Lonen's War (24 page)

Read Lonen's War Online

Authors: Jeffe Kennedy

Tags: #love sorcery magic romance

Lonen brought up the rear, riding over the
last drawbridge through the gates of the city at the end of the
column. Odd to see wooden buildings and leafy trees instead of
stone balconies and towers, people with dark hair instead of light.
The slapdash, panicked construction around Arill’s temple had only
deteriorated during the period of abandonment, but it had been
ramshackle to begin with. One hastily assembled dwelling piled on
top of another, the city was a hodgepodge of materials and
design—except for Arill’s centuries-old temple and the adjacent
palace of governance—and nothing like Bára with her meticulously
arranged and airy towers.

Still, the similarities shone through. The
defeated Bárans had also been determined to cheer the smallest
victory. The two peoples had chewed on each other’s livers, it
seemed, both cities crippled husks of what they’d once been, simply
in different aspects.

Who had won what?

A woman broke from the throng, running up to
him, long dark hair streaming like the tears running down her
lovely face. Natly.

Though he was filthy, soiled in body and
soul, Lonen dismounted, making his startled horse sidestep, and
caught Natly up in his arms. She was both sobbing and laughing, her
words incoherent. He held her close, inhaling the scent of qinn
spices, the warmth of home. This. This was what he’d fought for,
what so many died to protect. What his father and brothers had
given their lives to rebuild. Through the exhaustion, a thin ray of
hope wormed its way through. He’d made it home. Alive and mostly
well.

Natly framed his face with her long fingers,
her once elegantly jeweled nails short and broken. “You’re king
now,” she managed to say, her gray eyes full of tears. “And
returning victorious. I’m so proud of you. I love you so much,
Lonen.”

He kissed her, mostly to stop himself from
saying this was no victory. All that time he’d waited for her to
say those words, to be proud to be his woman—and now she said it
because he’d simply managed to survive where others had not. And by
committing unspeakable acts. “It still feels like dream. A long and
terrible one.”

“For me, too,” she said, kissing him again
and again. “But it’s over now.”

“Yes.” Her mouth strange against his after
so long apart. He threaded his chapped and dirty fingers through
her black curling hair, grounding himself in Natly. His lover with
dark eyes, not copper, who smelled of qinn and possessed no uncanny
magics. She would make a good queen for the Destrye. “It’s over
now,” he echoed her, wishing he felt that in his heart. Over her
shoulder, a movement caught his eye.

Arnon stepped forward with Salaya, her hair
shorn short in grief, holding the hands of her young sons, who’d
never see their father Ion again. Natly made a sound of protest,
clinging to him tightly when he tried to disentangle himself. “I
have to talk to Salaya,” he told her, and Natly also looked over
her shoulder, thrusting her lip out in a bit of a pout that he’d
always found so sexy.

“Do you have to? Talk to her later. Come
with me and I’ll bathe you.” Natly scratched the back of his neck
with her nails, a trick that had always made him crazy for her. But
the devastation in Salaya’s face, the haunted look in her eyes that
reminded him strangely of Oria, cooled any desire he might have
felt.

Gently, he unwound Natly’s hands from his
neck and kissed her nose. “Go prepare the bath. And food if you can
find any—I’m starving. I’ll talk to Salaya and meet you
shortly.”

“You’ll have to make it quick, Brother,”
Arnon said, gaze dipping over Natly and away. “I have a list as
long as my arm of things for you to deal with as soon as
possible.”

“He’s only just arrived home.” Natly put her
fists on her voluptuous hips. “Surely a conquering war hero—our new
king!—deserves a bit of rest and celebrating.”

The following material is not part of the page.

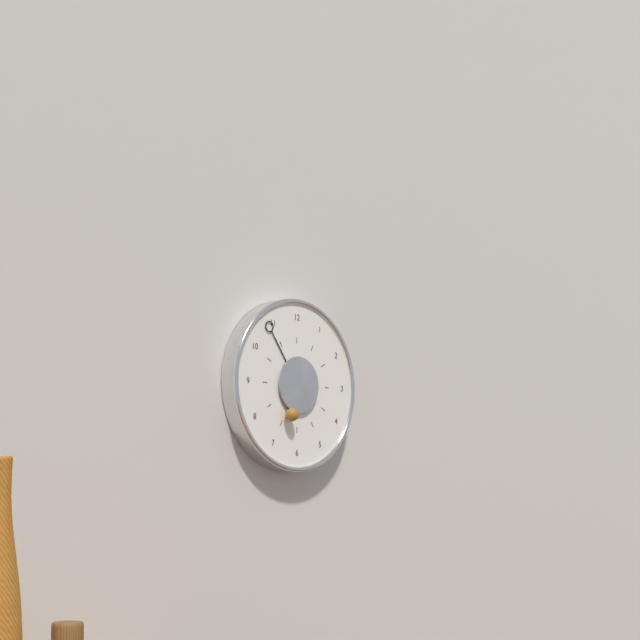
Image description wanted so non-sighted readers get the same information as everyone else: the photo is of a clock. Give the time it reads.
6:54
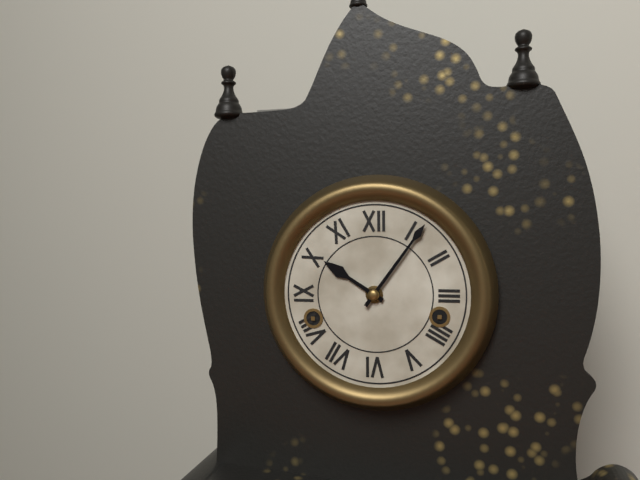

Arnon shook his head wearily, squinting at
the sky. “He’ll be king of nothing if we don’t figure out how to
feed everyone. The first frost is only weeks away and it seems
wolves scattered the herds we left behind. Not to mention we
drained our water supplies when we left and the nearest source is
at least a day’s journey. We’ve brought some in, but it’s slow
going and not enough to keep up with everyone returning. Plus
there’s squabbles over housing and accusations of theft that have
already caused several fights resulting in injuries.”

“You’re full of good news, aren’t you?”
Lonen scrubbed hands through his hair, slick with oil and dirt.
He’d last bathed in Bára and it didn’t seem as if he’d have another
one any time soon. It would be unconscionable with their supplies
so low.

“A fine welcome home for the King of the
Destrye,” Natly hissed.

Arnon only shrugged with a wry smile. “The
good news is that we’re alive to come home. The rest of it is
pretty bad. We’ve got a lot of work to make it livable again.”

Looking at his city made of wood, however
ugly, Lonen let the weight of responsibility settle on him, heavy
as Salaya’s imploring gaze. He owed so much to his father’s legacy,
to Ion’s forsaken family, and to Nolan’s unrealized dreams, along
with all the lives cut short, Destrye and Báran. He’d find a way to
rebuild. His people needed him.

They needed a good king and he’d be that. Or
die trying.

~ 24 ~

W
rapped in a cloak of
night, Oria followed her mother to a place she’d never known
existed, much less been to. Still within the city and somewhere
beneath both the palace and the temple, they descended a set of
stairs that seemed to be the mirror of the ones to her tower,
spiraling around a dark pit that echoed with odd whispers, winding
into the earth, possibly as deep as the chasms that cracked through
Bára. Climbing these again, plus those to the height of her tower,
might very well kill her.

Something to worry about later.

For the time being, feeling crushed beneath
the earth occupied most of her attention.


It’s no different than being in a
cave.”
Chuffta chirped the observation far too happily.
“I
used to live in a cave. Cool in the hot weather, cozy when the
chill winds blow. You’d like it.”

“So far I am
not
liking it,” she
muttered at her Familiar.

Her mother glanced over with a wry smile. “I
found Chuffta in a cave. Is he telling you that?”

Surprised that her mother mentioned it, Oria
latched onto the question. “Yes. Will you tell me about that? How
did you find him and why? How did you convince him to come with you
if you can’t hear him now?”

“He can hear me, though, can’t he?”


Of course. I’m not stupid.”

“I will tell you,” Rhianna continued, “as we
still have farther to go, no one to overhear, and all of this is a
piece of what I wish to show you. Perhaps I should have told you
more to begin with, but that’s sand long since blown away.”

Though she privately agreed, Oria kept
silent, lest she stem this flow of long-awaited answers.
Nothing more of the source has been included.